• Page extract
At the time that Alexander became Lord of the Manor his grandmother, Constance, and his mother, Margery, were still living and provision had to be made for them. At the same time Alexander’s uncles, his father’s brothers, received some benefits. A year later his mother married again, this time to Thomas Radcliffe who was probably related to her. Soon after, she and her new husband sued her brothers-in-law, Oliver, Hugh, Robert, Laurence and Peter Standish, for debt. A family dispute between the young Lord of the Manor and these same uncles must have continued. The five brothers of Ralph claimed some messuages and tenements which they said had been willed to them for life by their father, Alexander, and by Ralph. Evidently Alexander disputed the claim and Roger Standish, parson of Standish Church and Richard Standish were called in to settle the contention and make an award.
In 1477 a dispute is recorded between Alexander Standish and Laurence Langtree concerning the waste lands of Standish and Langtree. Laurence had encroached on land in Kirk Toun and had witheld a piece of land known as the Chapon Toft (or Croft) on Standish Moor from the Chantry. That is, the Chantry at Standish Church should have had the benefit of the income from this piece of land. This was a case for arbitration and Sir Thomas Gerard, Kt. Thomas Gerard of Ince and Henry Berkheud were called in to give an award. The disputants agreed to obey the decision which was that each was to ask permission of the other for the encroachments made and Laurence Langtree was to allow Chapon Toft to belong to Standish Chantry, the title to which, in writing, had been shown to the arbitrators.

• Record set
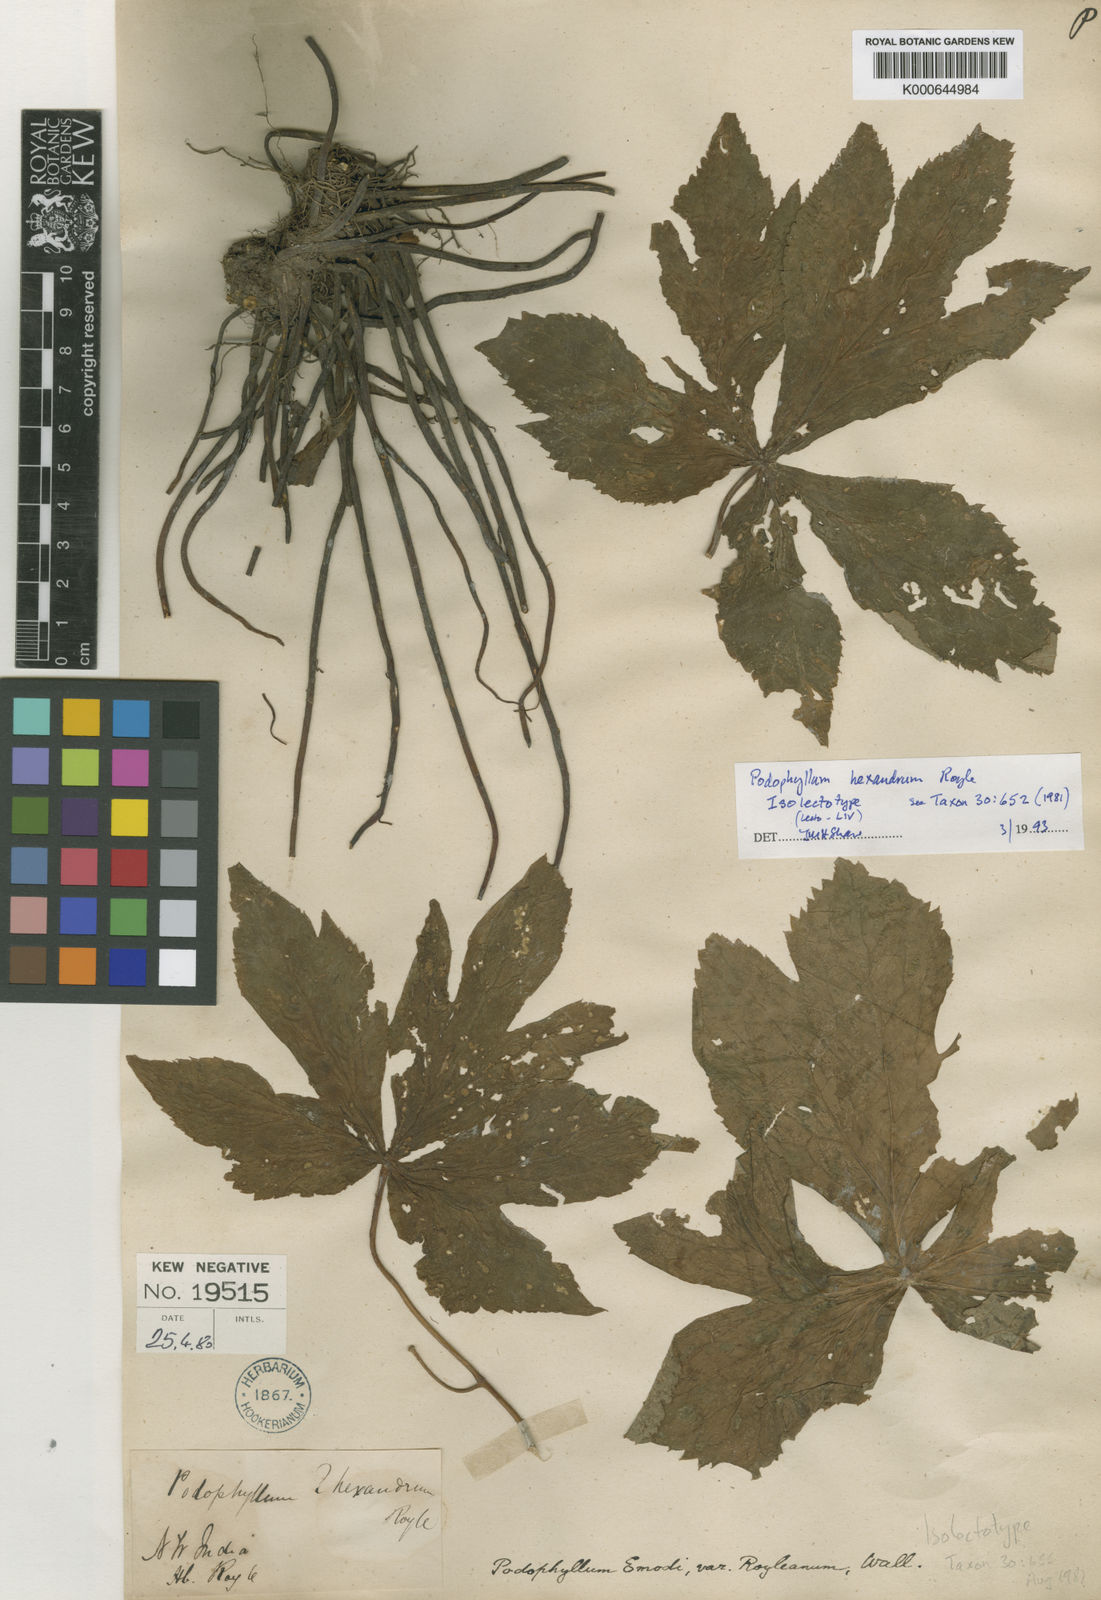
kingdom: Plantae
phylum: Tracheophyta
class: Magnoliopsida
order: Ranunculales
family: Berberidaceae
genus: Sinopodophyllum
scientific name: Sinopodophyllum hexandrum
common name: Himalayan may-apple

• Set problem
Copy out the part of the Standish manor history that opens with the words containing "At the time" and closes with "make an award.", substituting "squire" for "Lord of the Manor".

• The reply
At the time that Alexander became squire his grandmother, Constance, and his mother, Margery, were still living and provision had to be made for them. At the same time Alexander’s uncles, his father’s brothers, received some benefits. A year later his mother married again, this time to Thomas Radcliffe who was probably related to her. Soon after, she and her new husband sued her brothers-in-law, Oliver, Hugh, Robert, Laurence and Peter Standish, for debt. A family dispute between the young squire and these same uncles must have continued. The five brothers of Ralph claimed some messuages and tenements which they said had been willed to them for life by their father, Alexander, and by Ralph. Evidently Alexander disputed the claim and Roger Standish, parson of Standish Church and Richard Standish were called in to settle the contention and make an award.